Somewhere between being a lab rat and writing software to make your online search results better, I've ended up here as a second year Ph.D student at McGill's Quantitative Life Sciences programme. It's been a wild ride, and I'd love to set the stage for how and why I've been excited about cancer research and probabilistic models, the sort behind the scenes of your online searches for pet food.
From my first year as an undergraduate up until the end of my master's degree, I felt lucky to be able to work at the bench in molecular biology laboratories that studied cancer. If I learned one thing during those five years running experiments and poking at cells in a dish, it was that biological data was messy and hard to get. Experiments that can take weeks to plan and months to perform have millions of factors to consider (did you know your DNA expression changes with the seasons and weather or that lab mice behave differently with men than they do with women?). The only thing you can guarantee is that you've failed to control for something.

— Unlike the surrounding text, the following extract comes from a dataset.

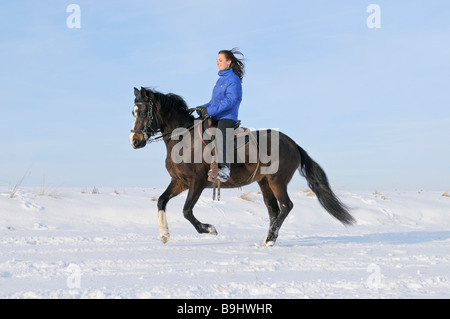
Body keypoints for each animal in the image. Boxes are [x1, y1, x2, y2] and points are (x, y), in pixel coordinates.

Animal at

Statistics can help us a bit when it comes to messiness. When noise and weird things out of our control get in the way of us directly pin-pointing an answer, we can often use statistics to get within a ball-park and better understand what's going on. It's always exciting when you're able to estimate with a certain confidence seemingly impossible things like the chance of it raining tomorrow or understanding which genes interact with one another.
The last obstacle is that biological data is hard to collect. Luckily, labs around the world conducting experiments have been sharing their findings online. More than 300,000 experiments get added each year to the Genome Expression Omnibus, an online database for storing data from experiments measuring which genes appear to be making proteins by measuring the next step (i.e. RNA transcription).
I've been working with Prof. Yue Li to better understand how we can leverage and wrangle the increasing amount of biomedical data we as a community have been collecting, and create tools to better derive meaning from the otherwise dizzyingly complexity of it all. We're also interested in using information already collected to help us learn more from less. An example of that is "tumour deconvolution", whereby scientists try to infer cell populations (difficult and expensive to measure) from the average expression of genes across a large number of cells (much easier and less expensive to measure).
I'm excited to start this next chapter with my fellow QLS students, all of which have similarly worn many hats and aren't afraid to wear them all at once.